Mean difference between self-report (SR) and MEMS adherence

To compare the frequency, percent, and rating formats we examined bias, linearity, convergent validity (correlation with means), and predictive validity (relationship to HIV RNA levels), again adjusting for clustering. The frequency and percent response tasks each yielded results that were higher than MEMS, both by 12% (Fig. 1, bottom three sets of bars). The rating response format was not significantly different from MEMS [3% higher, t (146) = 1.44, p > 0.05]. The over-reporting for the frequency and percent response formats was significantly greater than the rating response format [t (146) = 6.32 and t (146) = 5.86, p < 0.01 for both]. Thus, only the rating response showed no bias. To test for linearity we included a squared term in regressions equations to regress the MEMS adherence variable on the self-report adherence variables and their corresponding squared terms, and for all three of the 1-month response formats the squared term was non-significant, suggesting all were linear.

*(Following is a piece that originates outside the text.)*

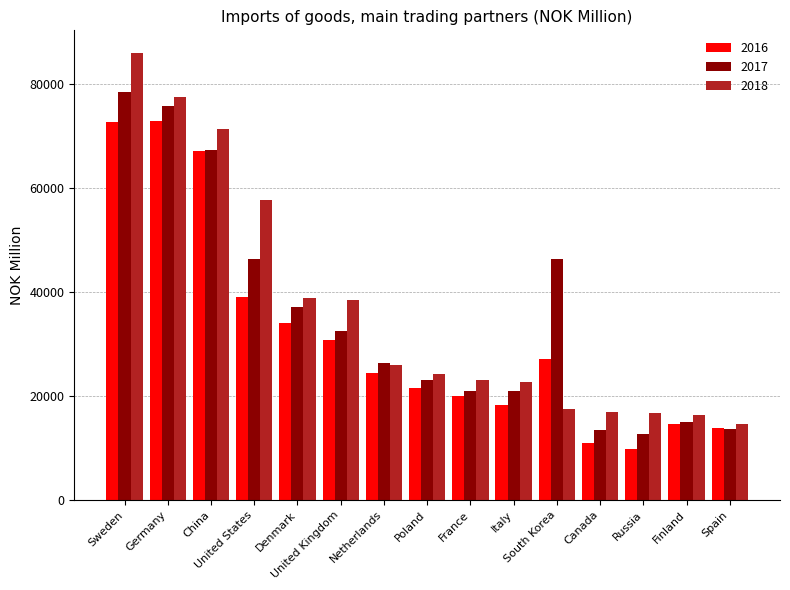

What is the minimum value shown in the chart?

9755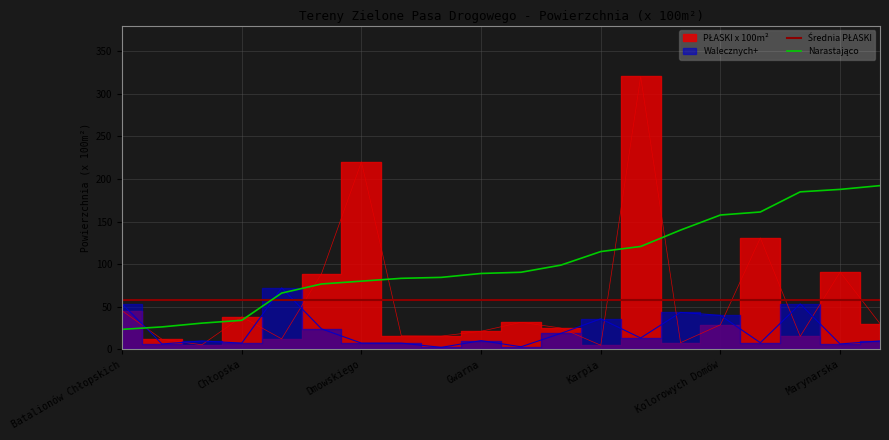

True or false: Walecznych+ has a value of 11.7 at Gradowa.

False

The correlations between the frequency, percent, and rating response formats and the corresponding MEMS measures were 0.51, 0.45, and 0.48, respectively ( Table 1 ). To assess efficiency, we examined mean scores for each adherence measure for those with undetectable and detectable HIV RNA ( Table 2 ). For the frequency response format, there was no significant difference after adjustment for clustering ( Table 2 , fourth column, 85.6 vs. 82.2). For the percent and rating response formats, the differences were significant (86.8 vs. 80.7 and 77.6 vs. 71.0). The MEMS measure had the best predictive validity [F (1, 138) = 7.50 and p < 0.01]. The correlations between the 1-month self-report measures and log10 HIV RNA levels ranged from −0.17 to −0.24 ( Table 2 , fifth column), and were not significantly different from one another, and the correlation between the 1-month MEMS measure and log10 HIV RNA was -0.29.

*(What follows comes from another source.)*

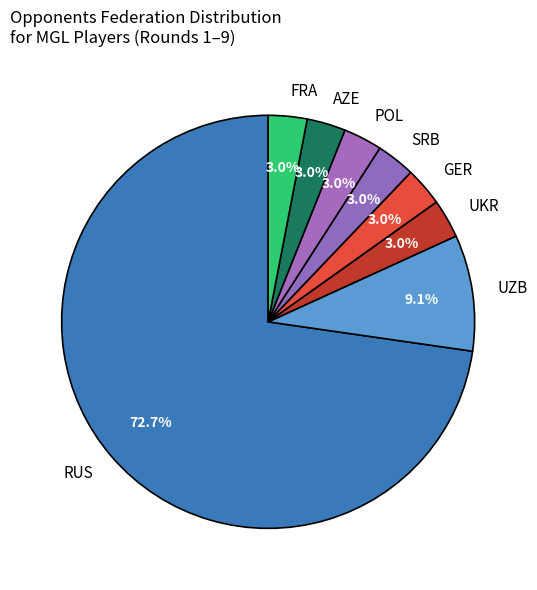

Which slice is the largest?

RUS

Among the three 1-month self-report items, the rating item was the closest to the 1-month MEMS adherence, with a mean difference that was not significantly different from zero. To understand better why this item performed better than the frequency and percent items, we constructed a series of graphs that show the frequencies of each of the response categories and the mean MEMS adherence for those in each response category (Fig. 2). When comparing the frequency and rating items, the two middle response categories (40 and 60) were more often used for the rating response than for the frequency response. Respondents are more willing to endorse "fair" (13%) and "poor" (16%) than "some of the time" (6%) or "a good bit of the time" (7%) when they have less than optimal adherence. Conversely, respondents were less likely to use the top category "excellent" (30%) with the rating item than with the frequency item ("all of the time," 46%). The percent graph (middle graph) shows results that mirror those of the frequency graph (upper graph).

Distribution of 30-day self-report adherence and corresponding mean MEMS adherence (the height of the bar represents frequency of patients in each self-report category. The dots on each line show the mean MEMS adherence for each self-report category)

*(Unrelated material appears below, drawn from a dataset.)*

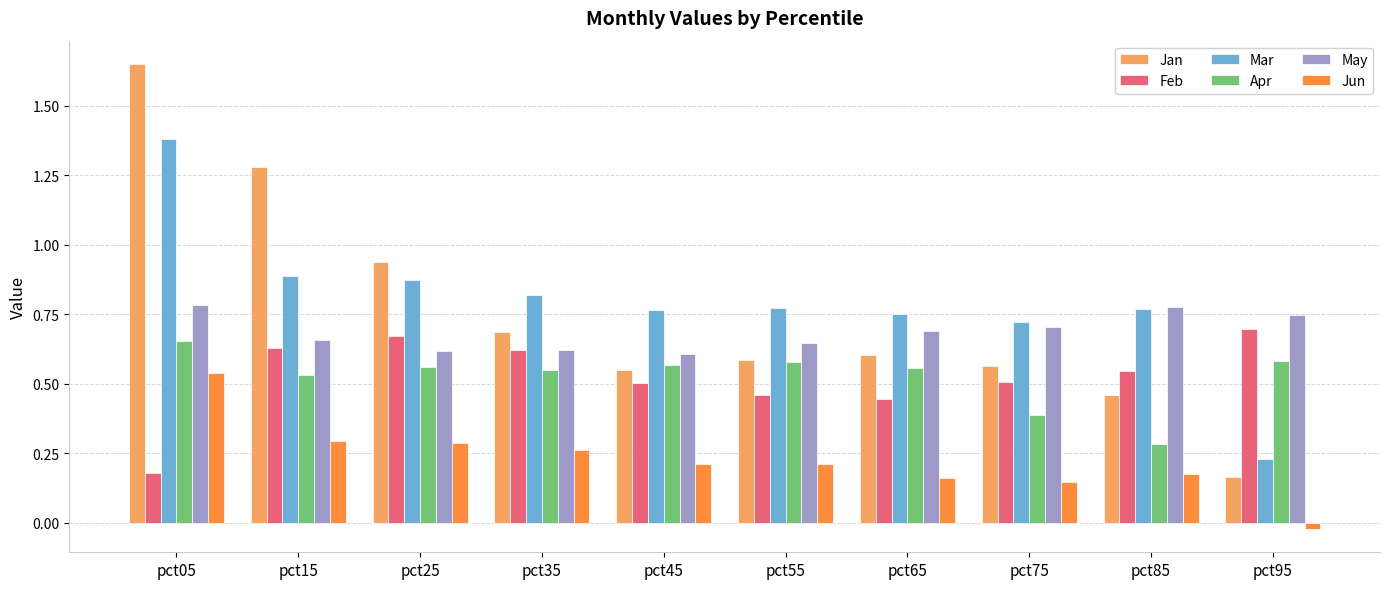

Which category has the lowest value across all series?

pct95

The MEMS line in each graph of Fig. 2 shows that respondents with relatively poor adherence (0-60 on the self-report items) tend to underreport this poor adherence. That is, the mean MEMS adherence tends to be higher than the self-report category. Correspondingly, the MEMS line shows a tendency to over-report relatively good adherence. That is, mean MEMS adherence is <100% for those using the highest self-report category. The graphs show that these tendencies to under-report poor adherence and over-report good adherence are greater for the frequency and percent items than for the rating item.